Sbrownstein 09-22-2021 07:12 AM

Quote:

Originally Posted by ROUGHRIDER3 (Post 5922457)
Silver solder the hole and have it recharged. Much cheaper than a new one.

Modern units run the vapor line around the case to absorb heat. In addition, it may not be copper anyway...

TheWoodBoss 09-22-2021 07:30 AM

I like the propane option for our refrigerator for boondocking and traveling. If mine were to go bad I would replace it with the same. I like having options and they use very little propane.

RVforTwo 09-22-2021 09:33 AM

Quote:

Originally Posted by Sbrownstein (Post 5923356)
Modern units run the vapor line around the case to absorb heat. In addition, it may not be copper anyway...

It was a freon line alright. Unmistakable hissing sound at the very end of driving that last screw into the outer case. :blush:

Sbrownstein 09-22-2021 10:23 AM

Personally I would stay away for direct driven 12 volt reefers. They are generally made for RV manufacturers to reduce cost by eliminating the need for inverters and transfer switches. It appears that they have also under wired them as well and many will not start with a normal resting fully charged 12 volt FLA battery. In addition, there is very little choice as they are manufactured for a specific size and price point RV.

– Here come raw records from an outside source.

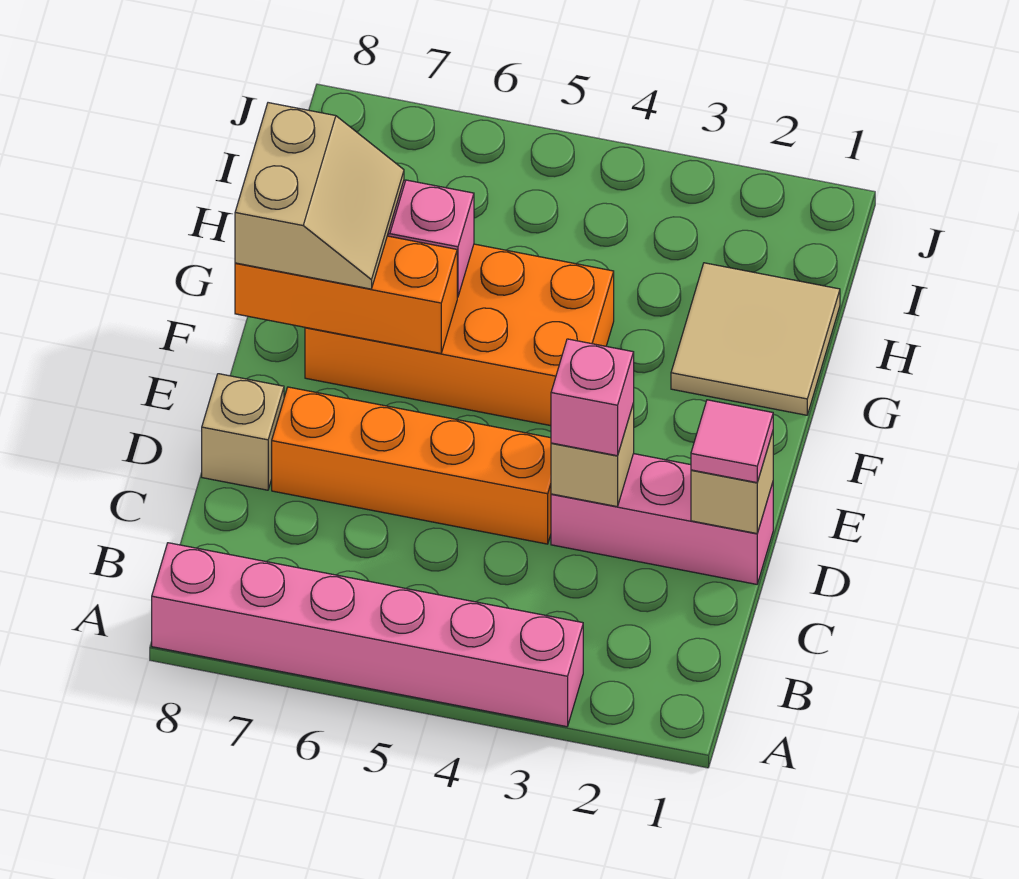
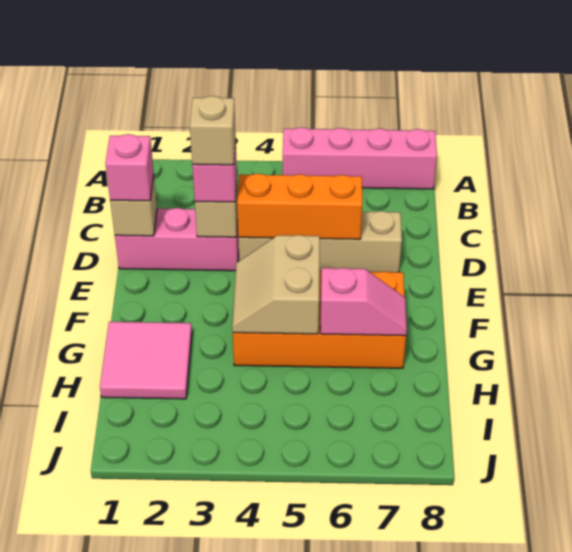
pink brick A3:A8 level 1 -> pink brick A5:A8 level 1
pink tile D1 level 3 -> pink brick D1 level 3
orange brick D4:D7 level 1 -> tan brick D4:D7 level 1
tan brick D8 level 1 -> tan brick D3 level 4
orange brick F6:F8 level 2 -> orange brick D4:D6 level 2
tan slope F7:G8 level 3 top 8 -> tan slope F4:G5 level 2 top 5
tan tile G1:H2 level 1 -> pink tile G1:H2 level 1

Now, a modern, 110 volt "internal inverter" powered residential refrigerator along with a modern SW inverter will give you more choice in sizes and models as well as an auxiliary source of 110 volts for TVs, chargers, etc. Doesn't have to be a big inverter even for the largest residential reefers out there.

Since the market is larger for all of these items, (reefers and inverters) you will also find the prices are more favorable due to increased volume. My 22 cuft residential only uses an average of 90 watts or so. and there is plenty of additional wattage available to power other things.

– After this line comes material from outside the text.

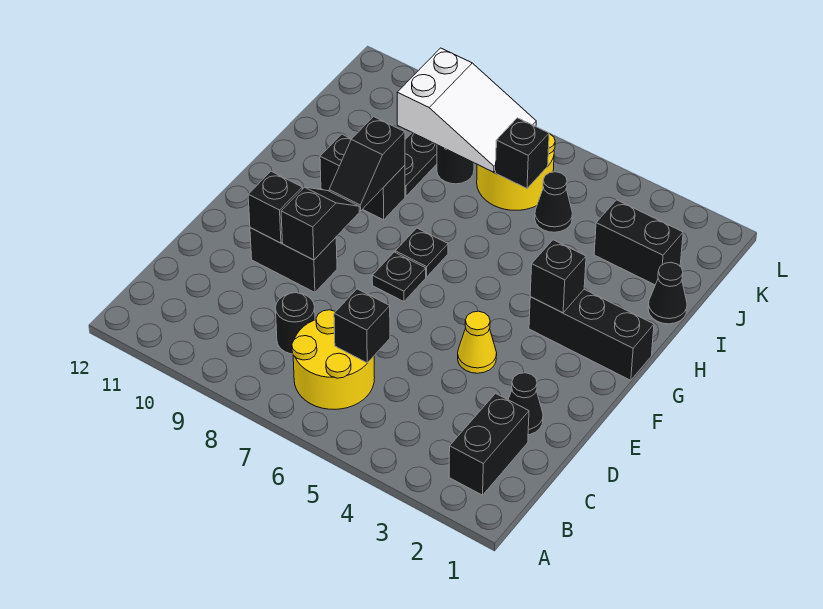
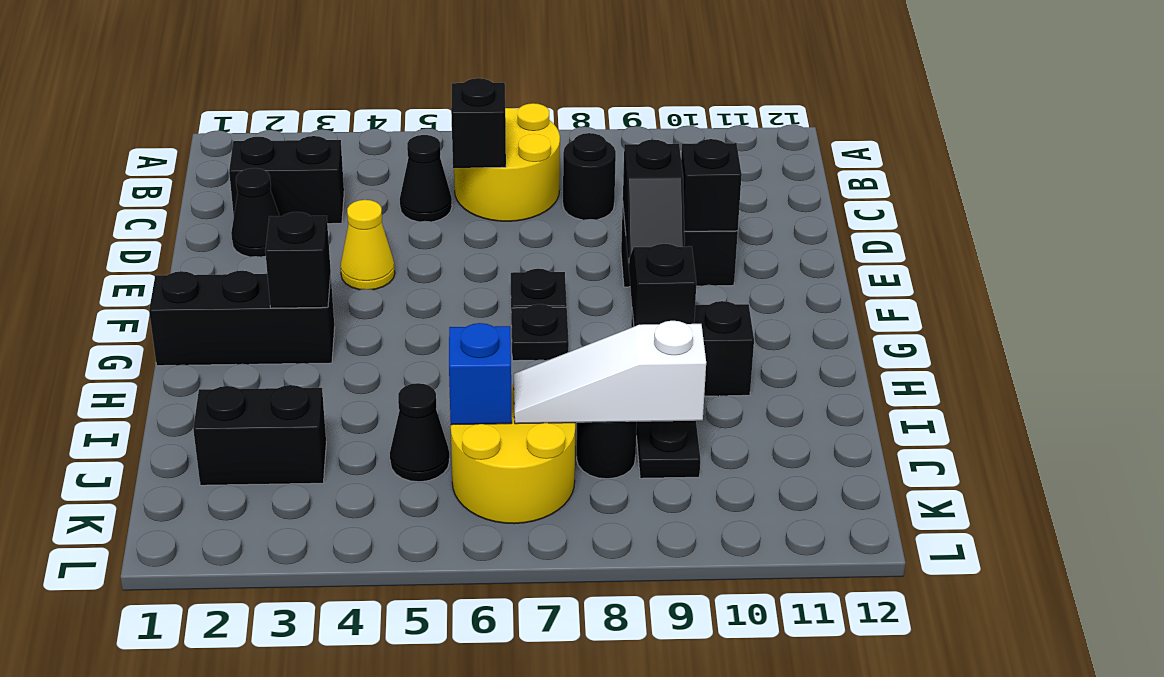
black brick B2:C2 level 1 -> black brick C2:C3 level 1
black cone I1 level 1 -> black cone C5 level 1
black brick J6 level 2 -> blue brick J6 level 2
white slope J7:K9 level 2 top 9 -> white slope J7:J9 level 2 top 9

hewebb 09-24-2021 06:10 AM

We just had our refrigerator replaced this past summer. I went with one that fit the opening. It is 120V/Propane by Dometic. The quality of the unit leaves a lot to be desired. Broke three handles so far. Freezer door does not seal properly.


I prefer the 120V/Propane because it will run while we are driving and I don't have to think about using up batteries. We normally open the refrigerator while on the highway for one thing or another.

Fiesta48 09-28-2021 01:15 PM

I hope I never have to go backwards and have a rv frig again. And we can boondock with 6 house batteries.